Le società di cannabis sono state in procinto di concentrarsi per posizionarsi per il mercato mondiale dei consumatori in rapida espansione che ora include il Canada, dozzine di stati degli Stati Uniti e probabilmente tutti gli Stati Uniti se diventa legale a livello federale. Curaleaf Holdings Inc. (CURLF), già la prima azienda americana di cannabis, è stata tra gli acquirenti più aggressivi. Ora, è in procinto di diventare la più grande azienda di cannabis al mondo con ricavi con i suoi 875 milioni di dollari in contanti e acquisizione di azioni di aziende private rivali GR, secondo Business Insider.
GR Companies è meglio conosciuta dalla sua attività principale, chiamata Grassroots Cannabis. All'inizio di quest'anno, Curaleaf ha acquisito un'altra grande proprietà con l'acquisizione di Cura Partners, il distributore della West Coast di prodotti a base di cannabis Select, in un accordo del valore di $ 950 milioni.
Che cosa significa per gli investitori
"Il modello di business integrato verticalmente e la strategia di acquisizione aggressiva di Curaleaf sono adatti per avere successo nel mercato della cannabis legale in rapida espansione negli Stati Uniti", ha affermato Kenneth Shea, analista dell'industria di consumo presso Bloomberg Intelligence.
In effetti, gli investitori in Curaleaf, ora con un valore di mercato di $ 3, 8 miliardi, come l'accordo. Le azioni della società sono salite fino al 10% nelle negoziazioni giornaliere di giovedì e le sue azioni sono aumentate di circa il 60% nel 2019 fino alla chiusura di mercoledì, nonostante un calo negli ultimi mesi.
In alto sulle concentrazioni
L'entità combinata di Curaleaf e Grassroots Cannabis creerebbe la più grande azienda al mondo di cannabis attraverso le vendite totali, con un punto d'appoggio in 19 stati, 131 licenze di dispensario, 68 sedi operative e l'accesso a 177 milioni di persone, secondo Curaleaf, per Business Insider.
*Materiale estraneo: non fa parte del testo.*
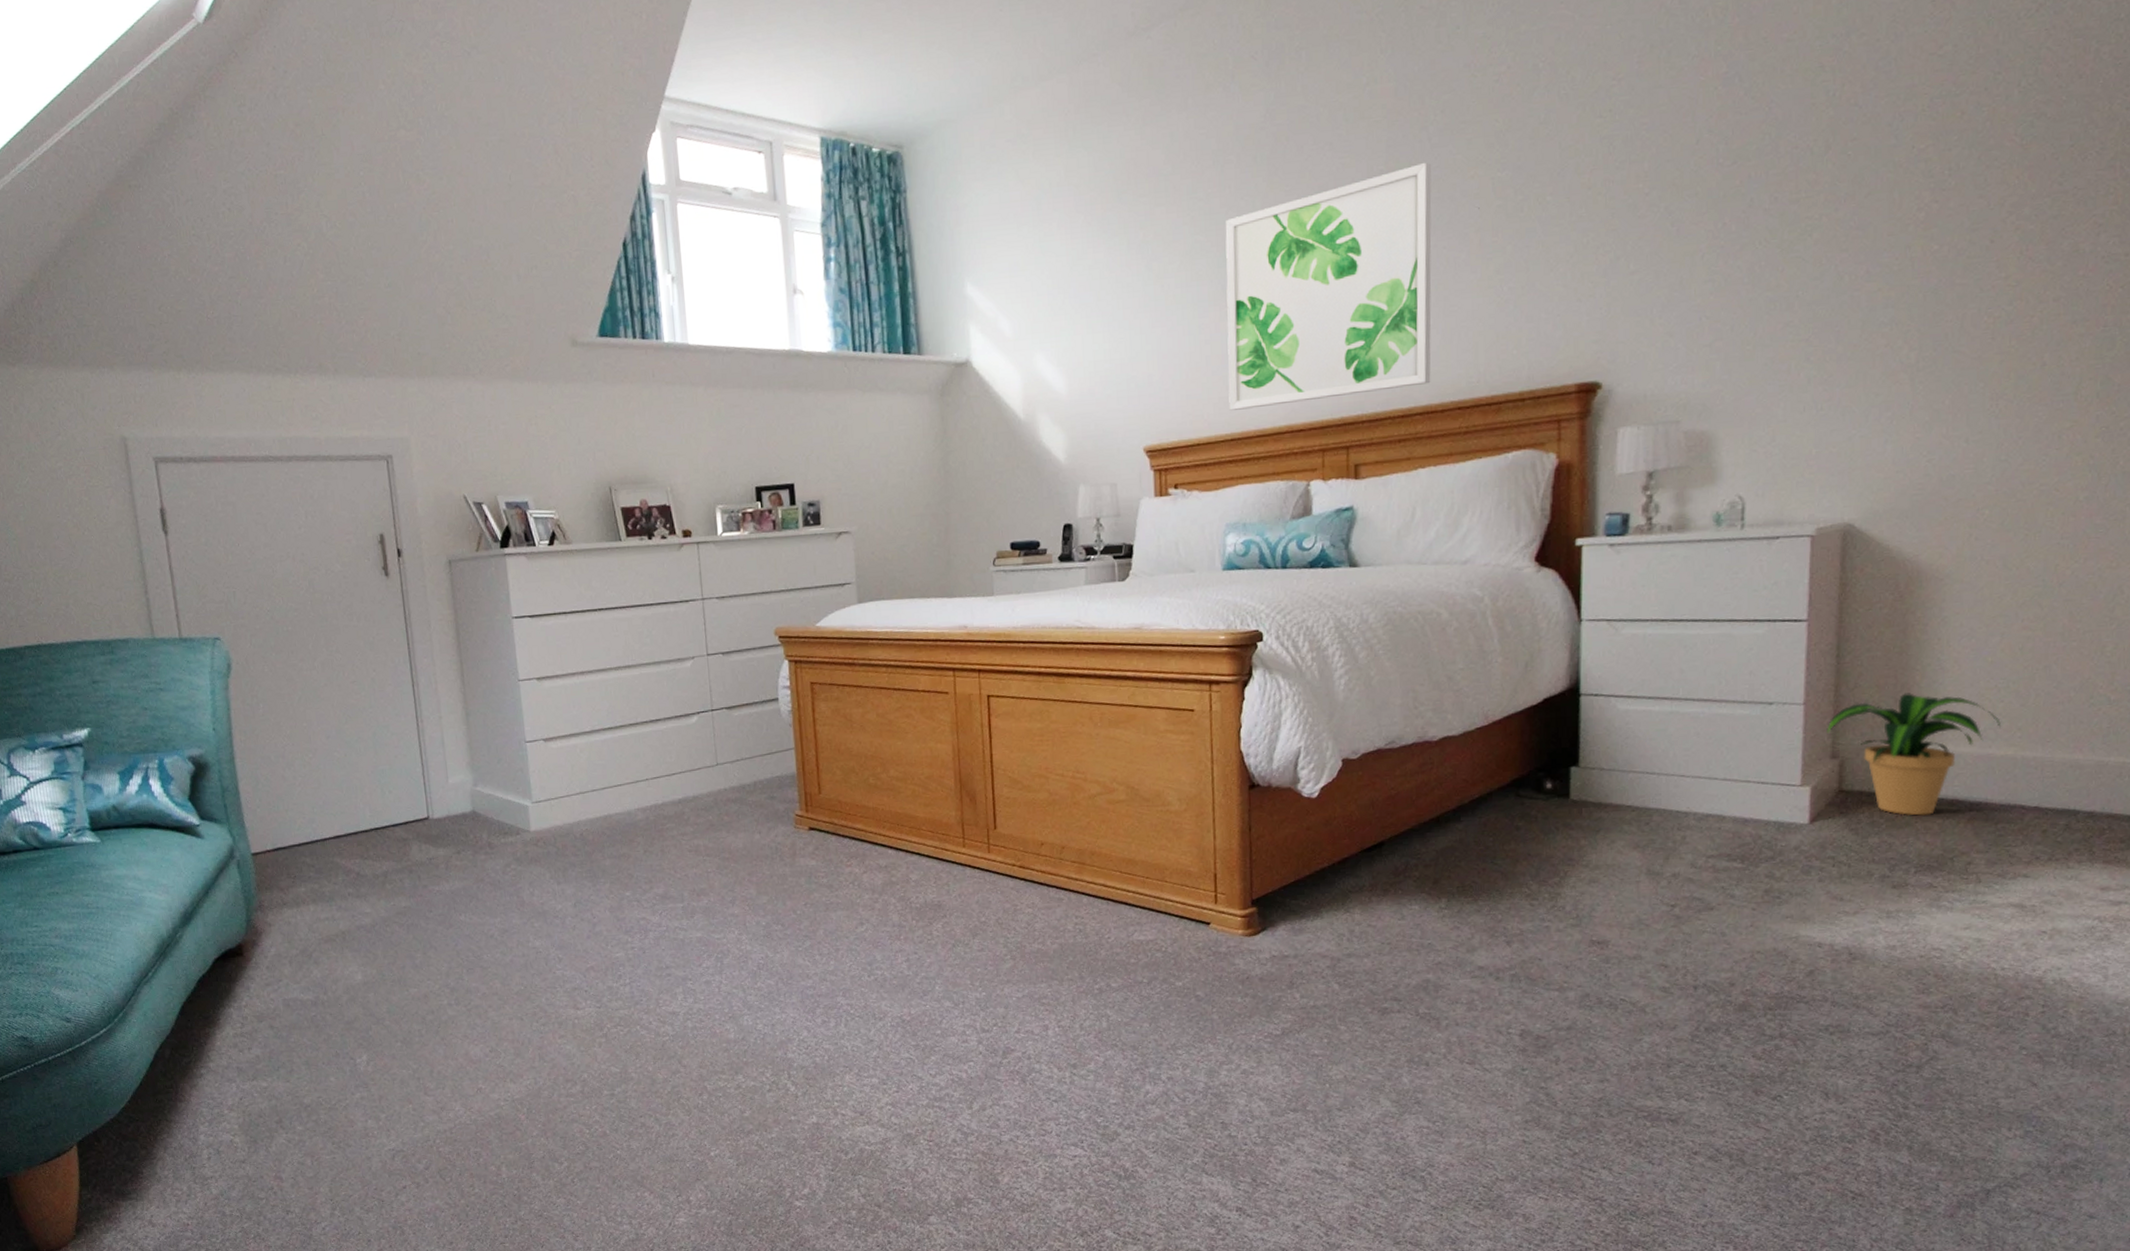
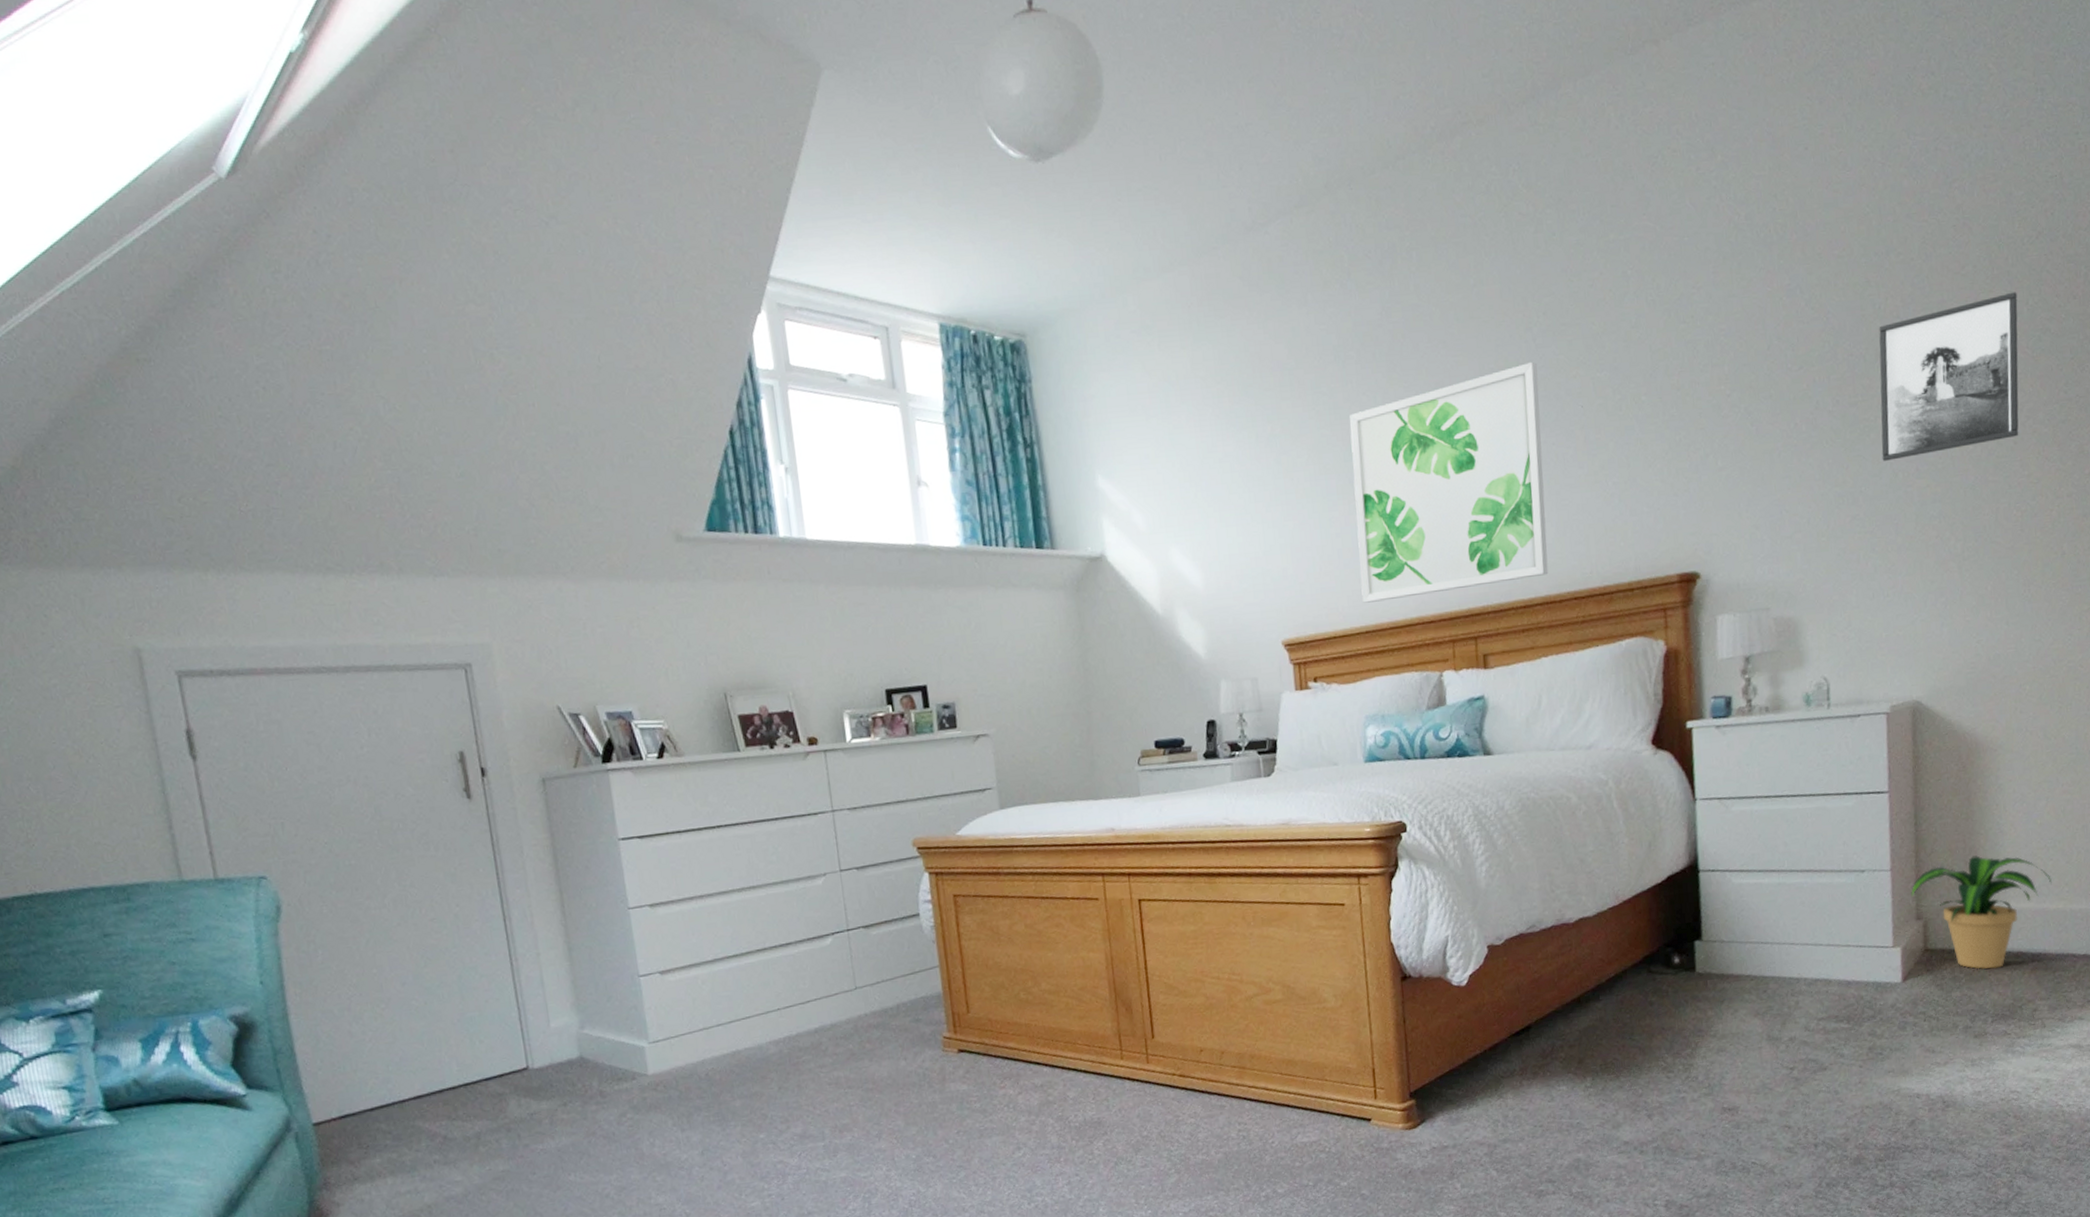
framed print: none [1825,72,2007,263] -> present [1879,292,2019,461]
Con l'ultima acquisizione di Curaleaf, i suoi ricavi combinati avrebbero superato quelli dei principali concorrenti nordamericani, compresi i distributori canadesi come Canopy Growth Corp. (CGC) e Aurora Cannabis Inc. (ACB), secondo Barron's. I ricavi per la cannabis combinata Curaleaf e Grassroots avrebbero superato i $ 250 milioni per il 2018 e ammontano a quasi $ 90 milioni nel primo trimestre del 2019, per Barron's.
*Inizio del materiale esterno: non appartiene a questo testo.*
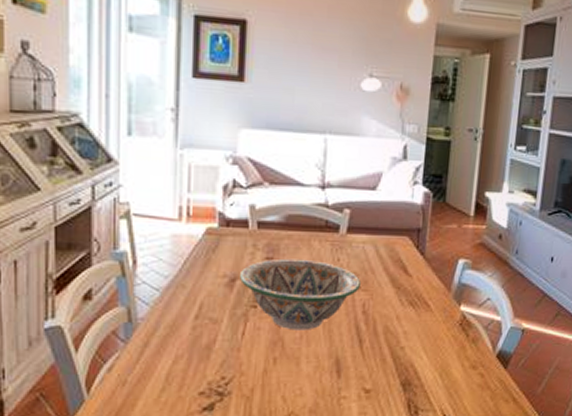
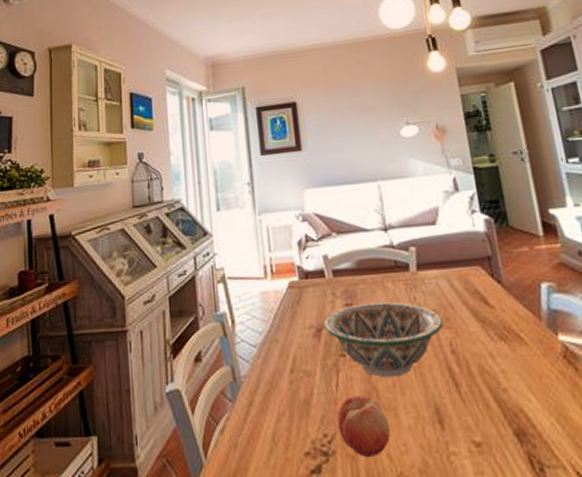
fruit: none [238,344,290,399] -> present [337,395,391,458]

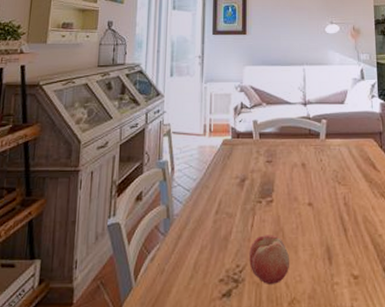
decorative bowl: present [325,301,443,378] -> none [248,161,340,222]

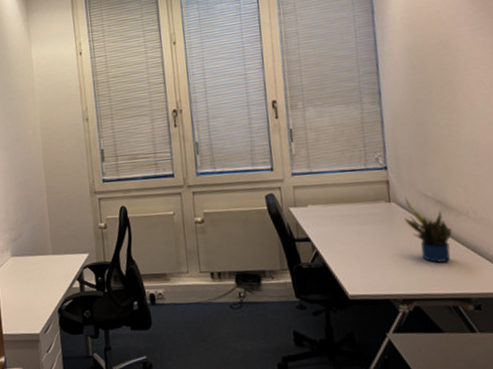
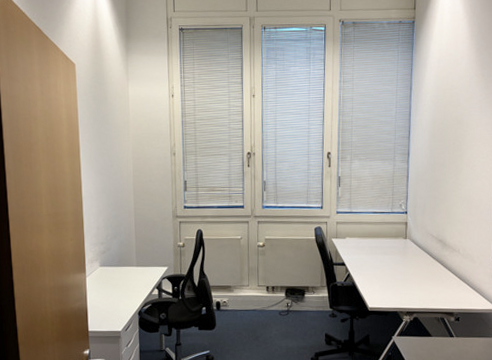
potted plant: present [404,197,452,263] -> none [414,235,447,286]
Il veicolo per la crescita di Curaleaf
Grassroots Cannabis aiuterà Curaleaf ad espandere la sua impronta americana nel Midwest. Ha 20 dispensari e licenze per 41 negozi aggiuntivi. Curaleaf ha negozi al dettaglio in 12 stati raggruppati sulla costa orientale e occidentale. "Se si pensa alla mappa e alla complementarietà di questa transazione, non vi è praticamente alcuna sovrapposizione", ha dichiarato l'amministratore delegato di Curaleaf Joe Lusardi in una teleconferenza mercoledì, per Barron's.
Ostacoli normativi
Curaleaf indica che il suo nuovo accordo aumenterebbe la sua capitalizzazione di mercato ben al di sopra dei concorrenti. Curaleaf non è ancora in grado di elencare su uno scambio statunitense, a differenza dei suoi concorrenti canadesi, poiché opera in giurisdizioni in cui la cannabis non è tecnicamente legale a livello federale.
Guardando avanti
Curaleaf potrebbe essere un modo economico per capitalizzare sulla crescita in forte espansione in questo mercato chiave, soprattutto se è legalizzato a livello federale negli Stati Uniti Secondo Barron's, Curaleaf negozia solo quattro volte i ricavi del 2019, in base alla capitalizzazione del mercato post-affare e alle aspettative di vendita. I rivali sono generalmente molto più costosi.